Collection entries
::::

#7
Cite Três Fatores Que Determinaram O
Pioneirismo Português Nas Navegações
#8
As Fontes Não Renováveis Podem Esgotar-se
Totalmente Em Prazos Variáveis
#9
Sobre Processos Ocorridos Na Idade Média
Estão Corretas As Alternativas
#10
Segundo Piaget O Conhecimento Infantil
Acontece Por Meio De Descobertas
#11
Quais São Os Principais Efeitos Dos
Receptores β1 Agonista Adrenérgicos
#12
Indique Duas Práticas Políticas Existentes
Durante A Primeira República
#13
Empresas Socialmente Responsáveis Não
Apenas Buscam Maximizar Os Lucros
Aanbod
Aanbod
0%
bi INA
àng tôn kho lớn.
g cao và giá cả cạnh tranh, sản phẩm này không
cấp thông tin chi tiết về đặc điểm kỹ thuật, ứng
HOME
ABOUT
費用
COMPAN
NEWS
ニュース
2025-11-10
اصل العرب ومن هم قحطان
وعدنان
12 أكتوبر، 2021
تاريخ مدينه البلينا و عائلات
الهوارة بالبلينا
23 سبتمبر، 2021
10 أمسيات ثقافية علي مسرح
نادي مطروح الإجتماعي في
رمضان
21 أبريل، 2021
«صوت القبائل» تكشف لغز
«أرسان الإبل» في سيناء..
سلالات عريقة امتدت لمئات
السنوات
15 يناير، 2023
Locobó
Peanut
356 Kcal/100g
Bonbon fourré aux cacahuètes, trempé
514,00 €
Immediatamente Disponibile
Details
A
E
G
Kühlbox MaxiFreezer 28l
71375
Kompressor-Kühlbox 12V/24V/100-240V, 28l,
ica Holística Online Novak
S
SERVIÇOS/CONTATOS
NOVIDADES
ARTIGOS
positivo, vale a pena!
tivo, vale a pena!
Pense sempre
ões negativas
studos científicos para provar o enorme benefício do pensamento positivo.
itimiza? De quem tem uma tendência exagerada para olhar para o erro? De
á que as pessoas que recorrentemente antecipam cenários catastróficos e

::::

How to complete this task —
Retype word for word the line above with "الهوارة بالبلينا" and all lines after it, nothing else.

Written response —
الهوارة بالبلينا
23 سبتمبر، 2021
10 أمسيات ثقافية علي مسرح
نادي مطروح الإجتماعي في
رمضان
21 أبريل، 2021
«صوت القبائل» تكشف لغز
«أرسان الإبل» في سيناء..
سلالات عريقة امتدت لمئات
السنوات
15 يناير، 2023
Locobó
Peanut
356 Kcal/100g
Bonbon fourré aux cacahuètes, trempé
514,00 €
Immediatamente Disponibile
Details
A
E
G
Kühlbox MaxiFreezer 28l
71375
Kompressor-Kühlbox 12V/24V/100-240V, 28l,
ica Holística Online Novak
S
SERVIÇOS/CONTATOS
NOVIDADES
ARTIGOS
positivo, vale a pena!
tivo, vale a pena!
Pense sempre
ões negativas
studos científicos para provar o enorme benefício do pensamento positivo.
itimiza? De quem tem uma tendência exagerada para olhar para o erro? De
á que as pessoas que recorrentemente antecipam cenários catastróficos e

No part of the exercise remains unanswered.